Plaxo, which disclosed in April that it was shopping itself around, found a suitor in the shape of partner Comcast, which was reportedly ardent enough to pony up $175 million for the online address book service.
Plaxo found that it had to find a buyer because it was in the less-than-optimal position of providing essential technology to the booming social networking and messaging sector without having the momentum itself to grow into another Facebook or MySpace.
Plaxo's address book service works with Microsoft Outlook and AOL's instant messaging service. Plaxo also did a mashup of its Pulse Social Network with Outlook. It was also looking for ways to make Pulse as big and successful as Facebook and MySpace.
However, its prospects for long-term growth were limited, at least not without major ongoing new investments, which means that the organization and technology would only have a future as part of a larger company. Furthermore, Plaxo had raised $20 million in venture funding from Sequoia Capital, Globespan Capital Partners, Cisco Systems and DAG Ventures. Plaxo would have had to eventually pay off those investments by either going public or through a corporate buyout.
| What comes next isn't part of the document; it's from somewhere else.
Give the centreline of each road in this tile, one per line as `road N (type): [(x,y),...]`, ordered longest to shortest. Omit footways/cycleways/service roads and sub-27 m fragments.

While Comcast and Plaxo did not disclose the terms of the buyout, Reuters reported that the sale price was about $175 million.
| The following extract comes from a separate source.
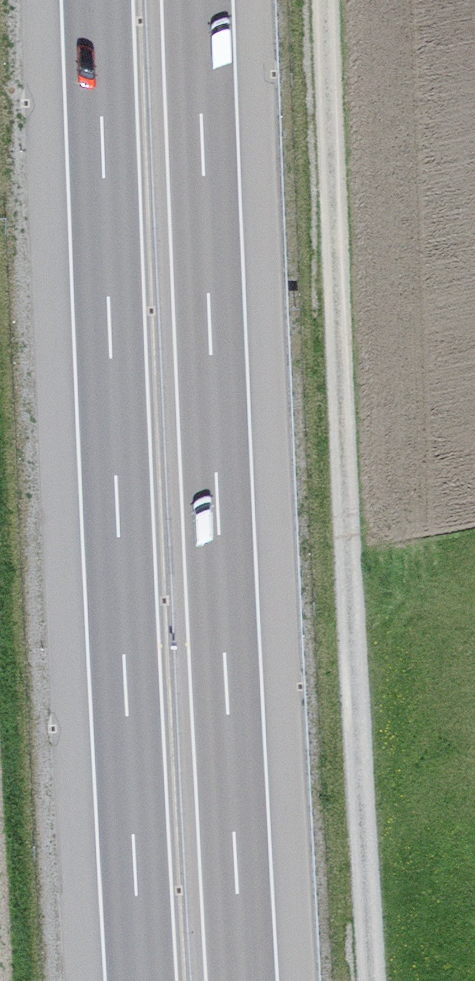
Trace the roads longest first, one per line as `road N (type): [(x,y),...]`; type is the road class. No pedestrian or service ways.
road 1 (motorway): [(97,0),(142,980)]
road 2 (motorway): [(242,980),(197,0)]
road 3 (track): [(371,980),(326,0)]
Plaxo CEO Ben Golub discussed the reasons for striking a deal with Comcast on his company's Web site.
"Joining forces with Comcast is a real win for our customers, our investors, and our employees. Comcast has an exciting vision to bring the social media experience to mainstream consumers. Together, we will be able to help users connect with all the people they care about, across all of the devices they use, with all the media they love to consume, create, and share. This is also great news for the Internet industry at large, where Plaxo has been--and will continue to be--a strong advocate for opening up the Social Web.
"Plaxo will remain an independent operation in Silicon Valley, reporting into Comcast Interactive Media, which is a division of Comcast that develops and operates Internet businesses focused on entertainment, information and communication. All of our 50 employees will continue to innovate on and grow both our networked address book service and our next-generation social network, Pulse. And through additional integration projects with Comcast, we'll be able to take these services to a lot more users and places than we could on our own. We are developing an exciting roadmap with Comcast that includes socially enabling the media experience in places such as Comcast's high traffic portal (Comcast.net),CIM's popular interactive entertainment properties (such as Fancast and Fandango), and the television."
While Microsoft, Google and Facebook were all mentioned as potential buyers of Plaxo, the company has also had an ongoing relationship with Comcast, as noted by Golub in his blog.
"Plaxo and Comcast have been working together for the past year on a number of initiatives. Plaxo is providing the universal address book for Comcast's SmartZone communications center (slated to launch later this year), and we are also now hosting all of the address book accounts for Comcast Web mail users. Our partnership has already more than doubled the reach of the Plaxo network, bringing the total number of accounts to nearly 50 million."